To easily compare these three things among the different foods, I chose a horizontal bar graph, with the different bars overlapping.
Most/least expensive: Fruit: Watermelon, bananas, cantaloup, and pineapple are the least expensive on all three measures. Raspberries, blackberries, and blueberries are the most expensive fruit according to price per lb and adjusted price. However, when comparing price per cup, the prices are lower and pomegranate is similar in price.
Vegetable: Artichoke, asparagus, and corn have the highest adjusted price, but there is a big descrepancy between the adjusted price and price per lb of artichoke and asparagus. However, they still have a high price per cup. Cabbage, potatoes, and onions have the lowest prices among all three measures.
Best value: To assess value, I chose to look at the adjusted price. The adjusted price is what you pay per lb of food that you actually use. Many of the root vegetables have the best value among vegetables: potatoes, sweet potatoes, onions, and radish. Cabbage also has a good value. Among fruit, watermelon, cantaloup, bananas, and pineapple have the best values.

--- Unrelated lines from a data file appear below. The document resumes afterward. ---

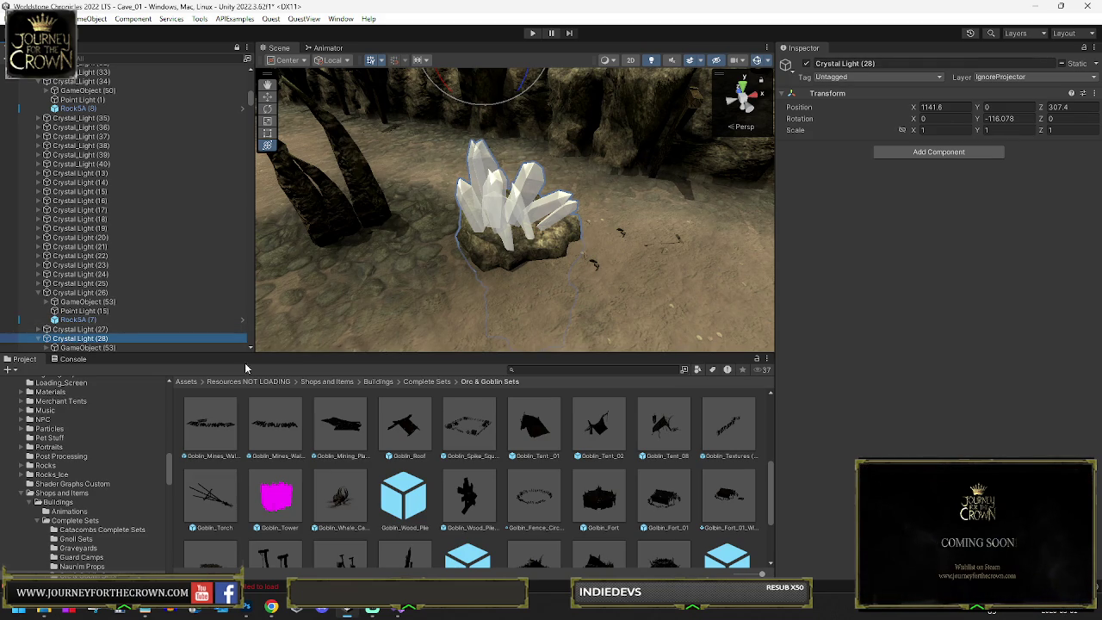
pyautogui.scroll(-10, 499, 285)
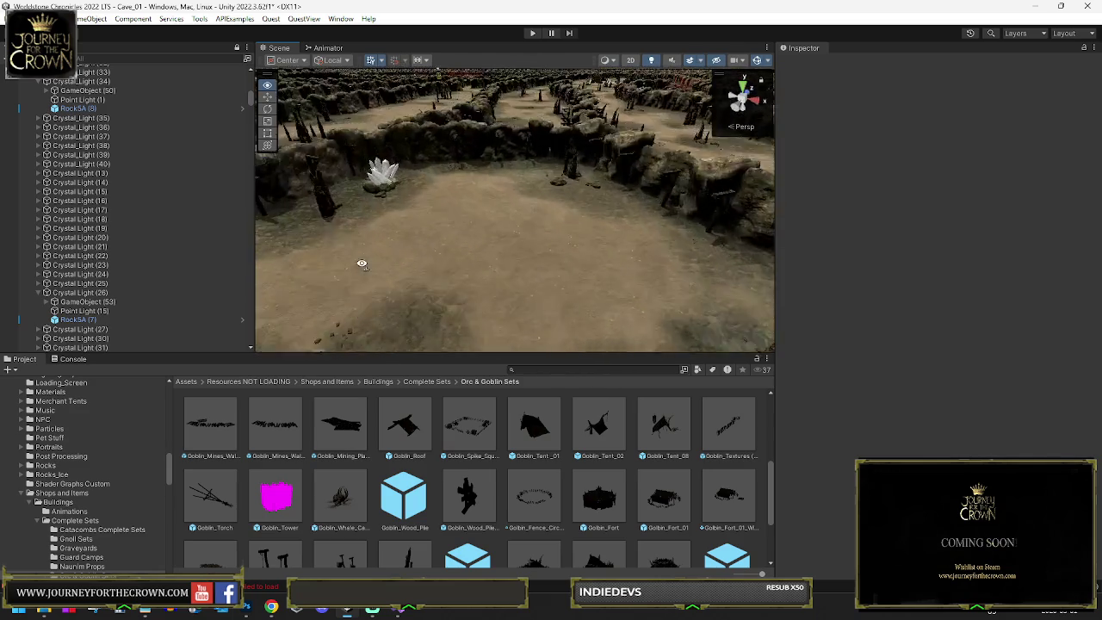
pyautogui.click(412, 267)
pyautogui.press('f')
pyautogui.scroll(-10, 133, 268)
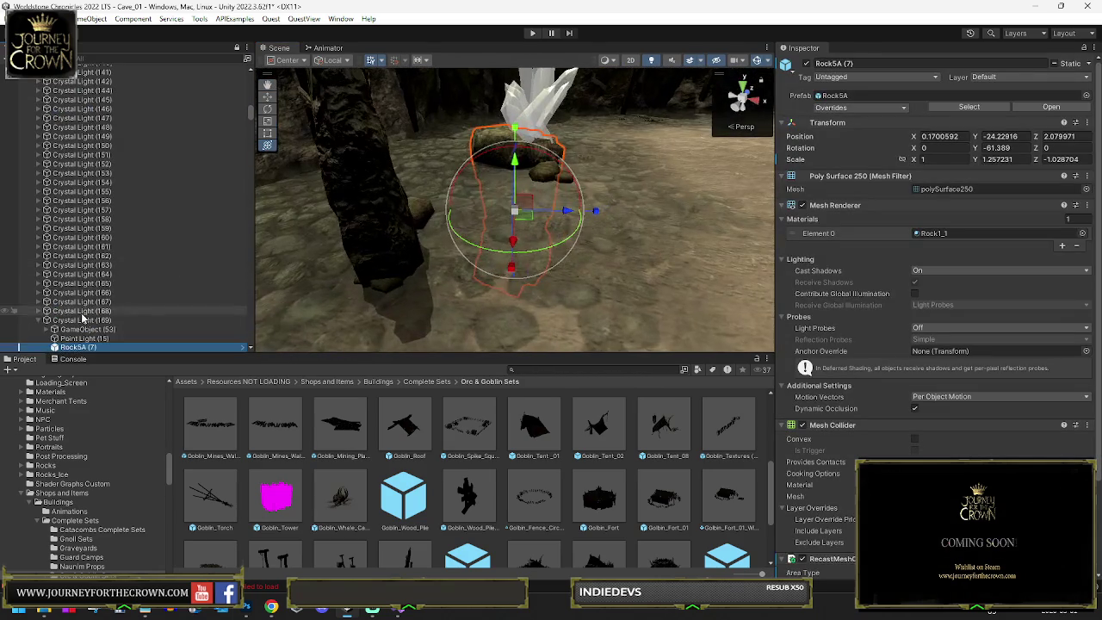
pyautogui.click(83, 321)
pyautogui.click(312, 231)
pyautogui.scroll(-10, 396, 194)
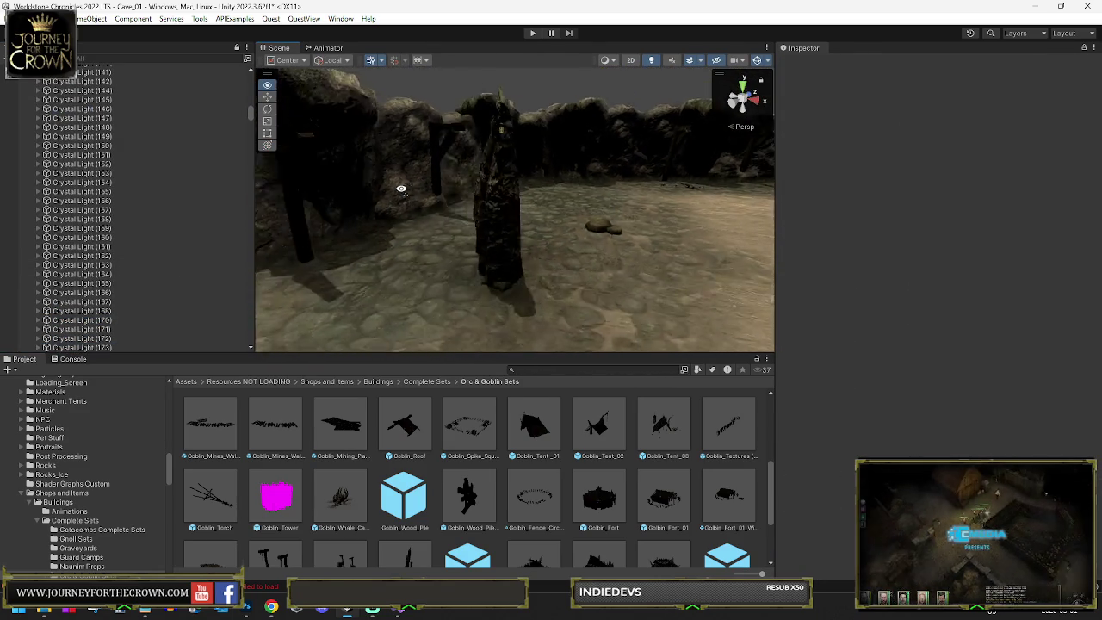
pyautogui.click(482, 251)
pyautogui.press('f')
pyautogui.click(280, 322)
pyautogui.scroll(-10, 280, 321)
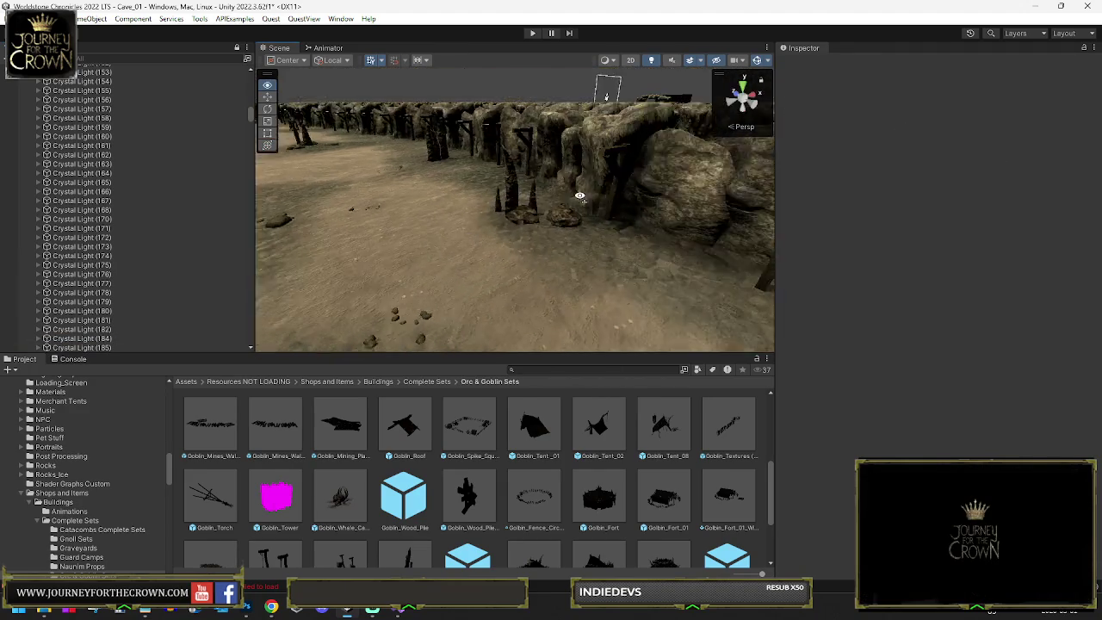
pyautogui.scroll(5, 715, 205)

Price distributions: The prices are similar among fruits and vegetables. It appears that fruits have some of the most expensive items, but comparing means, we can see that the mean prices of fruits and vegetables are almost identical with respect to the adjusted price and price per cup. The mean for price per lb is lower for vegetables than for fruits. If we were to compute variance, I would expect the variance of the fruit data to be higher than the vegetable data.
Surprises: I expected fruits to be more expensive than vegetables, but they ended up having similar distributions. I was also surprised to see the adjusted price for asparagus was so much higher than the price per lb. I don't discard very much of the stalk, so I was not expecting this much of a difference in price.

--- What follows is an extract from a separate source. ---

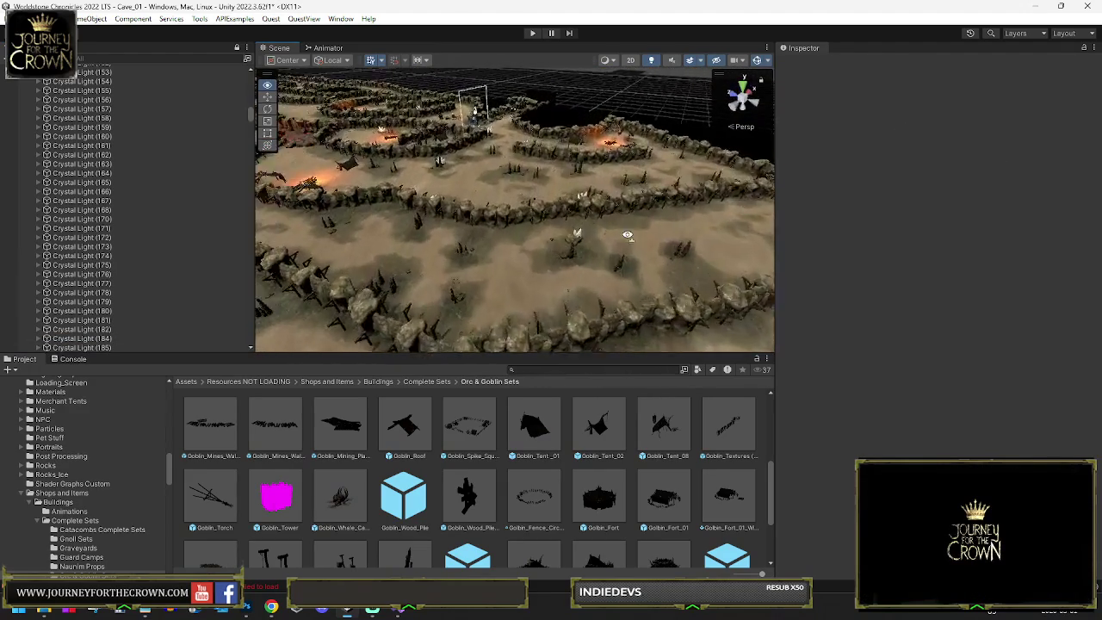
pyautogui.click(575, 248)
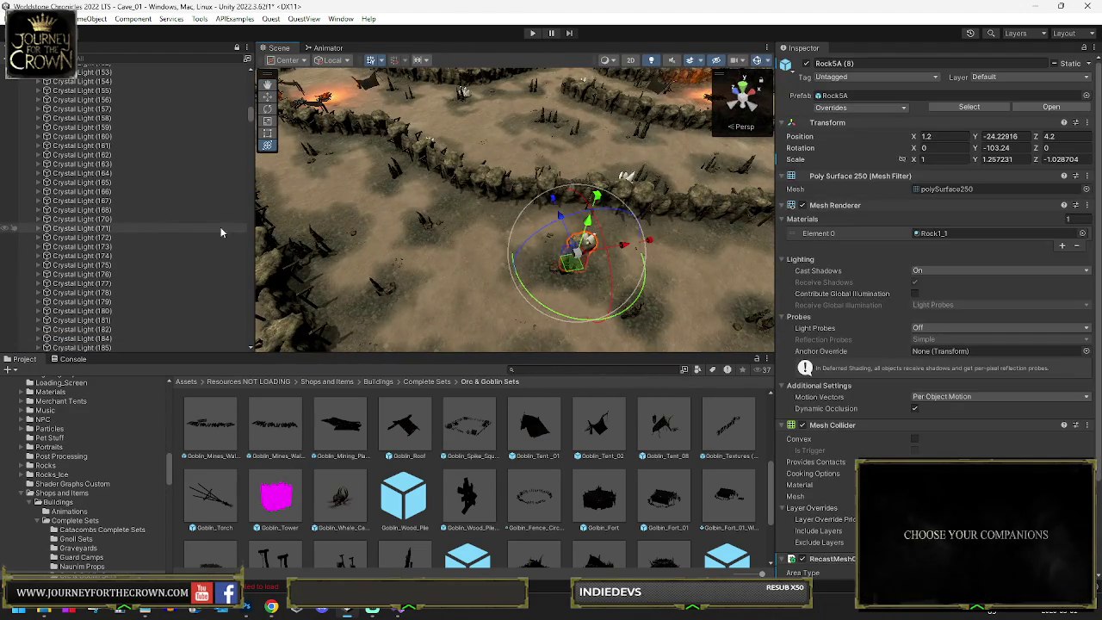
# Step: Delete the first crystal light cluster beside the arena
pyautogui.press('f')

Combination of price, yield, and nutrition: Tangerines, oranges, cantaloup, and bananas all have a low adjusted price and would provide good nutrition. Among vegetables, sweet potatoes, summer squash, and green peppers all have a low adjusted price and would provide good nutrition. To test my hypothesis, I would need to factor in the nutrition data. I would compare adjusted price and nutritional value. Foods with higher nutritional value will have more nutrients per lb. We could examine a scatter plot to identify foods that have higher nutritional value, but lower adjusted price.